*** SELECTED EXTRACT ***

Suggesting the interstice as an amorph place of becoming, brings us to the fourth artist of the exhibitionLe Hasard et la Nécessité Nathan Peter. With his twofold approach Peter makes use of his art historical knowledge as points of reference, here especially finding inspiration in the Baroque theatrical world of illusions, by working with elements as the fold and the mirror. With these ideas in mind he examines the materiality of painterly resources such as color and canvas. The result becomes what he terms a “negative” painting, an upside down, crumbled up, folded and unfolded sculptural object unraveled and somehow disassembled in his laborious studio performance as a way of distilling physical as well as philosophical information on “painting” into its very essence.

*** EXERCISE DATA ***

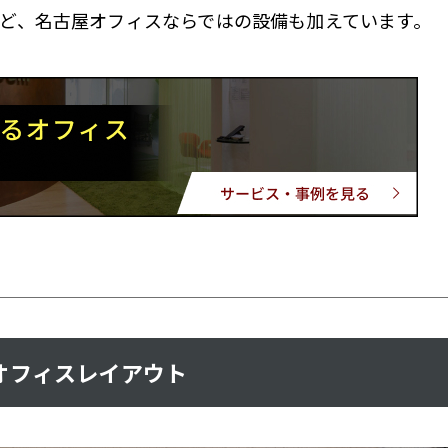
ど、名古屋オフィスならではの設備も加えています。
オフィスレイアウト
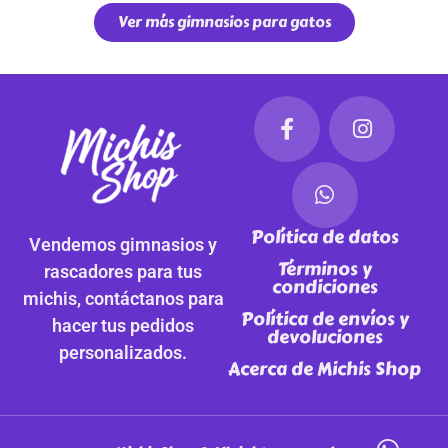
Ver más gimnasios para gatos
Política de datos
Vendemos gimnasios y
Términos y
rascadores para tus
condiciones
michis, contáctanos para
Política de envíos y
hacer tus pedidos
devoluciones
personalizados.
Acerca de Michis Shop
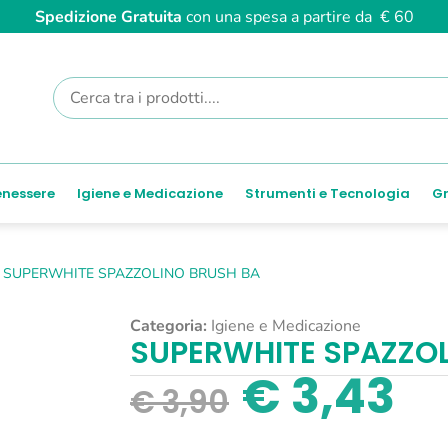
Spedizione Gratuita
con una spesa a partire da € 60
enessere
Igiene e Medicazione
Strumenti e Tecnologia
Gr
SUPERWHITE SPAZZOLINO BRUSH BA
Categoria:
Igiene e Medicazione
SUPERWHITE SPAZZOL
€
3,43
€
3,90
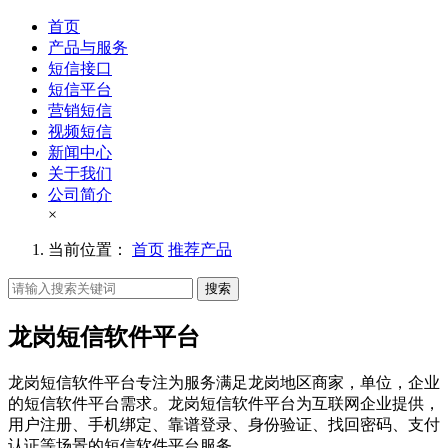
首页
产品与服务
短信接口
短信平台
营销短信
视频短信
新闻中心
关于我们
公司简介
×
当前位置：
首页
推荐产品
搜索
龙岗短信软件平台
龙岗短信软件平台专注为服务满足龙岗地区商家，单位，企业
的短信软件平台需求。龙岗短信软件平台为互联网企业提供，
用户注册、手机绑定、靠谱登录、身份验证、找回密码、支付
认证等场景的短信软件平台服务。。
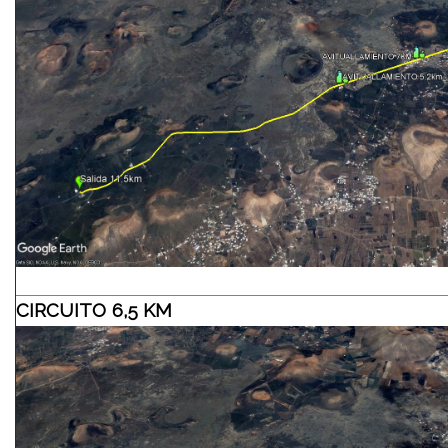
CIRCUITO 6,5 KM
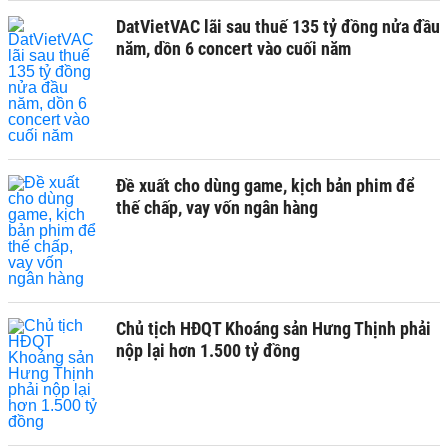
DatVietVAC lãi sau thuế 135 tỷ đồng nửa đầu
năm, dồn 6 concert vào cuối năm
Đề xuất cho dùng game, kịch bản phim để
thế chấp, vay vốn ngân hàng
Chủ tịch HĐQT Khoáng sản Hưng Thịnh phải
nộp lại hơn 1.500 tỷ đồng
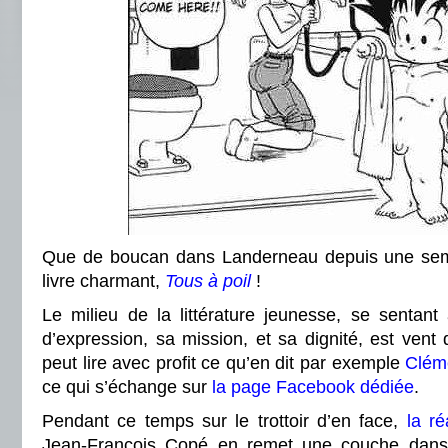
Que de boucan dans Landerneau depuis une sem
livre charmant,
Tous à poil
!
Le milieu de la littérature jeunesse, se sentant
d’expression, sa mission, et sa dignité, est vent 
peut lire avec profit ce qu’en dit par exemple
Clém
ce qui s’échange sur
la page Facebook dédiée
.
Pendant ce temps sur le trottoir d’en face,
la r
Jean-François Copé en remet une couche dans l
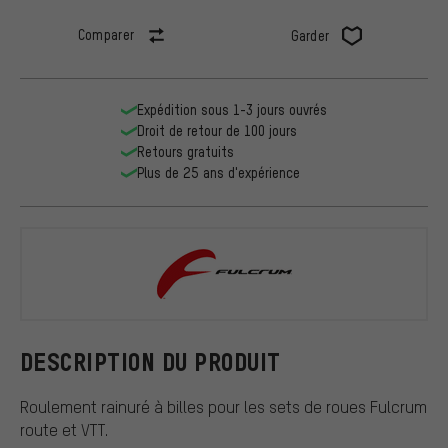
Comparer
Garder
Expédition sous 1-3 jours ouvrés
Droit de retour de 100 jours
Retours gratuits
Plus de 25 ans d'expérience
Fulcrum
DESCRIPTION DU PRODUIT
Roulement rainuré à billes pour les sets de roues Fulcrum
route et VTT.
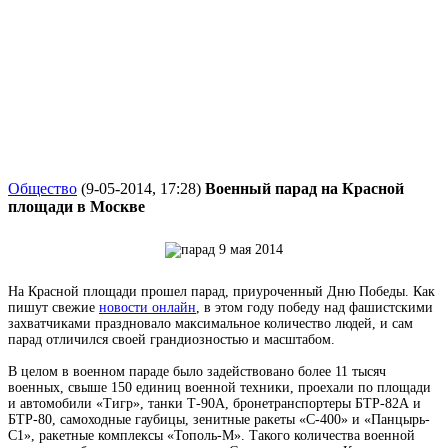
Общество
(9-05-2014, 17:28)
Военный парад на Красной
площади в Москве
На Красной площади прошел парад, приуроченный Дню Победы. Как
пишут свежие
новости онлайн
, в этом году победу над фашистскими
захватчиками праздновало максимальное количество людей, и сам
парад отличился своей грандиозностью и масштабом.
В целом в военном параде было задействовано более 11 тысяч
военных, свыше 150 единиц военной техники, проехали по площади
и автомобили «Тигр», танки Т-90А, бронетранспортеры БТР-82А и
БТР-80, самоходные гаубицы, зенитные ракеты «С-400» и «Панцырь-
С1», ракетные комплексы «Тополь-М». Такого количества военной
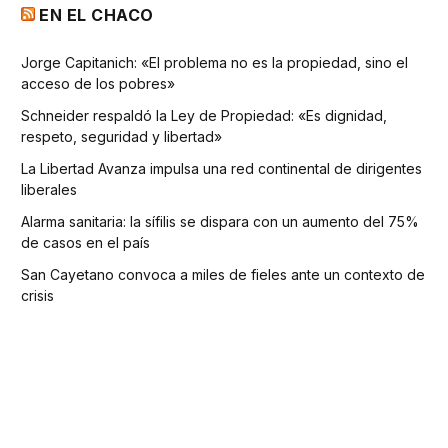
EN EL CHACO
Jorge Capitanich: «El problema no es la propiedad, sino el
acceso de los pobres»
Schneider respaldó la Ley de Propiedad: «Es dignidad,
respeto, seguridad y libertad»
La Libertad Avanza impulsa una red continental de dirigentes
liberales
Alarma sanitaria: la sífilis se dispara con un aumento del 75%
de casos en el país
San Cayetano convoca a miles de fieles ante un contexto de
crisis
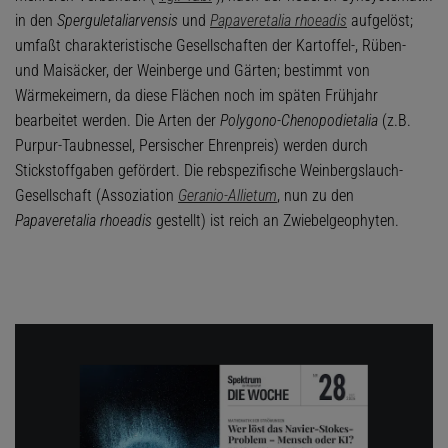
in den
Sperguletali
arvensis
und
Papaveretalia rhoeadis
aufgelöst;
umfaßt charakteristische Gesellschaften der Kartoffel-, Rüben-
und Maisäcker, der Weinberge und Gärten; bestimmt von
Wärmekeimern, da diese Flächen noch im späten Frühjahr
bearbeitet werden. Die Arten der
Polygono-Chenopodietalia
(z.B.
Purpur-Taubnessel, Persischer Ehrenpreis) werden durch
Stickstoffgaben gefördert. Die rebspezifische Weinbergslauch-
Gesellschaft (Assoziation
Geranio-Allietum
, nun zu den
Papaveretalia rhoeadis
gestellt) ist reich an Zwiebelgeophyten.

***
*** EXERCISE DATA ***

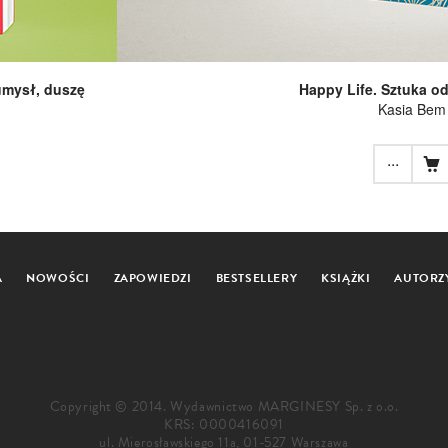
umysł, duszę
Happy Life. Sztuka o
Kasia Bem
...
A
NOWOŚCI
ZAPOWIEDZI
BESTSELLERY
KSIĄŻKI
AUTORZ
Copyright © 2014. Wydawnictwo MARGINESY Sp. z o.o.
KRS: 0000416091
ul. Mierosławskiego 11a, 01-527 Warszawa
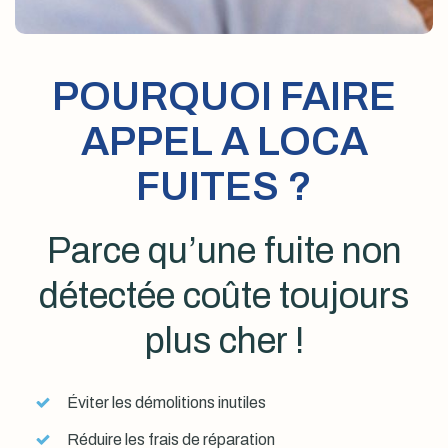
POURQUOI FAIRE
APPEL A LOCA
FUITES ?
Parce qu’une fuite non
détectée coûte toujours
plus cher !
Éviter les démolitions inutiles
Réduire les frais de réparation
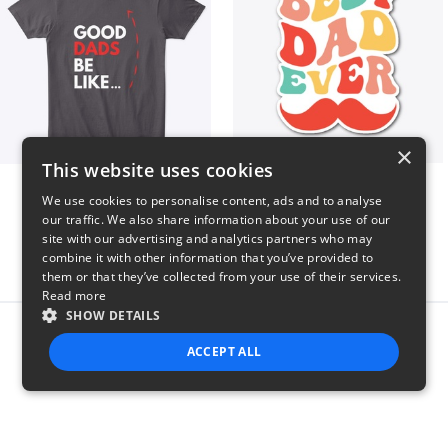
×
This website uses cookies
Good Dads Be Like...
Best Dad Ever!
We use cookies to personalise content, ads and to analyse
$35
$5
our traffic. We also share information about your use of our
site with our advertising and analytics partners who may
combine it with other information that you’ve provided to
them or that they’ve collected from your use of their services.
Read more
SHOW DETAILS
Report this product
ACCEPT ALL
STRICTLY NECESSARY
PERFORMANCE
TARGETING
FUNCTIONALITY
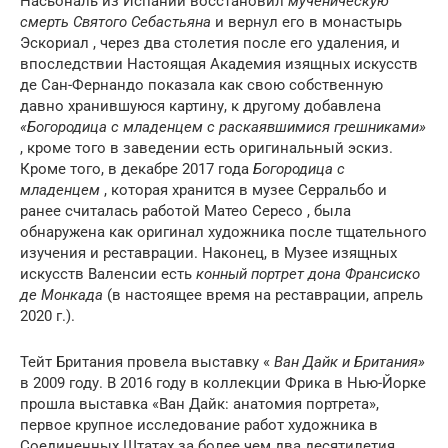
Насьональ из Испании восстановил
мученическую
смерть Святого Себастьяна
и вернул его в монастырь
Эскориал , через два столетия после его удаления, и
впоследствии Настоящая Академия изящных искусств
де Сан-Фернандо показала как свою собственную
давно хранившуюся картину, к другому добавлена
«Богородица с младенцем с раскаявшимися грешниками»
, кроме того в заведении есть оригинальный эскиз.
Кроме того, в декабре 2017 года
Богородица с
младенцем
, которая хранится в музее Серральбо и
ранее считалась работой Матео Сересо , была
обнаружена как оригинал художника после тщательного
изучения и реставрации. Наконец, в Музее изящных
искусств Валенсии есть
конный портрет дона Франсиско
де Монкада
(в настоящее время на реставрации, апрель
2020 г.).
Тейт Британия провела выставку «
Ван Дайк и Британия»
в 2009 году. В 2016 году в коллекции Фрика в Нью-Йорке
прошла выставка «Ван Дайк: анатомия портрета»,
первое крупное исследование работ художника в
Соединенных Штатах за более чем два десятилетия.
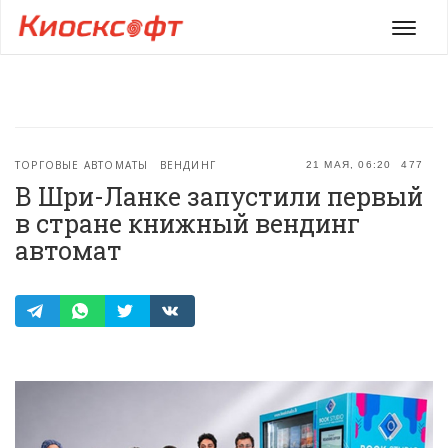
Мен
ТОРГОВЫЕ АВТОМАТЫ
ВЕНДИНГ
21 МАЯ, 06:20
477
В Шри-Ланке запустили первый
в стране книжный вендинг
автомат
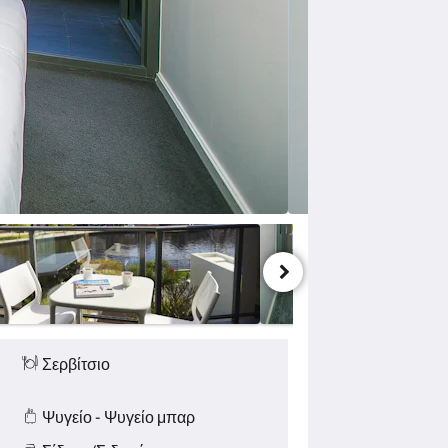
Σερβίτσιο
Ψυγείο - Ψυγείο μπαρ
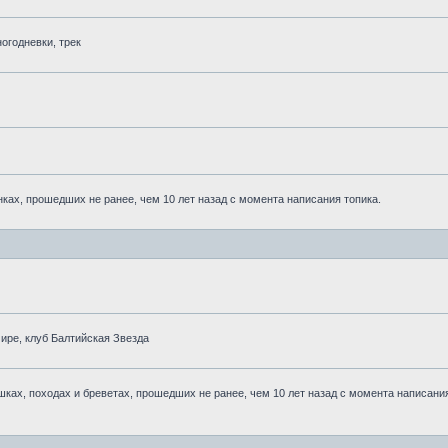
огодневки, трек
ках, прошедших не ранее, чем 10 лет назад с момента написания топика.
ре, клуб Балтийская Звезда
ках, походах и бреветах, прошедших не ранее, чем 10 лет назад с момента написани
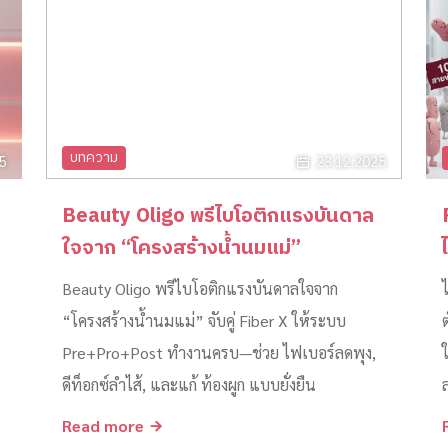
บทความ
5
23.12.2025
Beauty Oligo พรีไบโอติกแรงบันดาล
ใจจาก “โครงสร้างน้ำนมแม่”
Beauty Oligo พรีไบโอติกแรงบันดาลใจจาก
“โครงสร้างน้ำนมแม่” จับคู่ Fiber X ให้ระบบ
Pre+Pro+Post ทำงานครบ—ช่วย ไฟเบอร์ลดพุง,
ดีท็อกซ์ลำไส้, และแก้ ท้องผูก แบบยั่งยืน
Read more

***

• **ACTIVITY LIST**:
• 1. Pick out each line in the rows above that contains the word "изящных".
• 2. Give what follows in the passage on Nathan Peter's work, picking up after its final sentence.

• **ANSWERS TO THE PROBLEMS**:
• 1.
впоследствии Настоящая Академия изящных искусств
изучения и реставрации. Наконец, в Музее изящных

• 2.
In terms of chance and necessity, Peter says that he likes the possibility of something expanding infinitely – like the fold: “In its movements exists endless opportunities of pulling apart, putting back together, over and over again. Visually, you kind of want to fold it back up, but because of the missing stretcher bars, which would constraint the painting physically, there are these infinite chances of allowing the work to grow outside of the frame in a continuous movement.”

“We just know that there is something we call chance. That there is something we perceive as chance. Still, there can be something about this chance that we do not perceive. Chance could even be fulfilled by an order, that streams on different frequencies than the ones our human senses are able to tune in on.”